Ce dernier point devrait faire réfléchir tout lecteur britannique. On a tendance à considérer l'Amérique comme le pays avec le Premier Amendement tatoué sur le bras, le défenseur le plus ardent de la liberté de la presse. Les données la placent désormais dans un territoire plus souvent associé à des pays que le Département d'État sermonne.
Au moins neuf procès et ce n'est pas fini
Depuis 2020, Trump a intenté au moins neuf procès contre de grands groupes médiatiques, selon des analystes de la liberté de la presse chez Variety et Poynter. La plupart ont échoué. Certains sont en cours. Quelques-uns ont abouti à des règlements qui ressemblent étrangement à de l'argent de protection.
Le schéma, c'est la stratégie. Vous n'avez pas besoin de gagner chaque affaire. Vous avez juste besoin de faire hésiter chaque rédacteur en chef avant de valider le prochain titre critique. Il faut que chaque directeur juridique se demande si l'article vaut vraiment la facture juridique. Il faut que chaque diffuseur se demande si sa licence sera le prochain dossier à être « réexaminé ».
Pourquoi cela concerne les lecteurs britanniques
Il serait tentant de classer tout cela dans la rubrique « politique américaine délirante » et de passer à autre chose. Ce serait une erreur.

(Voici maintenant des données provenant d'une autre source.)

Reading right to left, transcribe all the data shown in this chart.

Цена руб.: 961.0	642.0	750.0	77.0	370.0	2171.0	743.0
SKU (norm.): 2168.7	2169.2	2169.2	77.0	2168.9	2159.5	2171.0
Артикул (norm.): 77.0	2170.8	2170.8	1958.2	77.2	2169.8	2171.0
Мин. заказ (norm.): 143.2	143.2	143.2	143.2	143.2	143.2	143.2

Les médias britanniques opèrent dans un écosystème mondial qui s'appuie largement sur le journalisme américain. Lorsque les rédactions américaines pratiquent l'autocensure, nous recevons tous une version appauvrie du monde. De plus, le manuel d'instructions testé à Washington, poursuivre, régler, réguler, recommencer, est exportable. Il voyage. Quiconque a suivi le lent tambour des débats britanniques autour du financement de la BBC, des pouvoirs d'Ofcom et des procédures abusives de type SLAPP devrait reconnaître la ressemblance familiale.
Le verdict
Le tableau de bord judiciaire de Trump contre la presse est franchement mauvais. Les juges continuent de statuer contre lui. La constitution, parfois, fait encore son travail. Mais le tribunal n'est qu'un champ de bataille parmi plusieurs, et sur les autres, pression réglementaire, règlements par attrition, décrets exécutifs, intimidation, le tableau est bien moins rassurant.
La presse américaine n'est pas réduite au silence par un seul coup dramatique. Elle est usée par un millier de petits. Chaque procès perdu ne coûte à Trump rien qu'il n'était pas prêt à dépenser. Chaque règlement, chaque émission annulée, chaque renouvellement anticipé de licence apprend à la prochaine rédaction à réfléchir à deux fois.
Ce n'est pas une guerre qui doit être gagnée au tribunal. Elle doit seulement y être menée.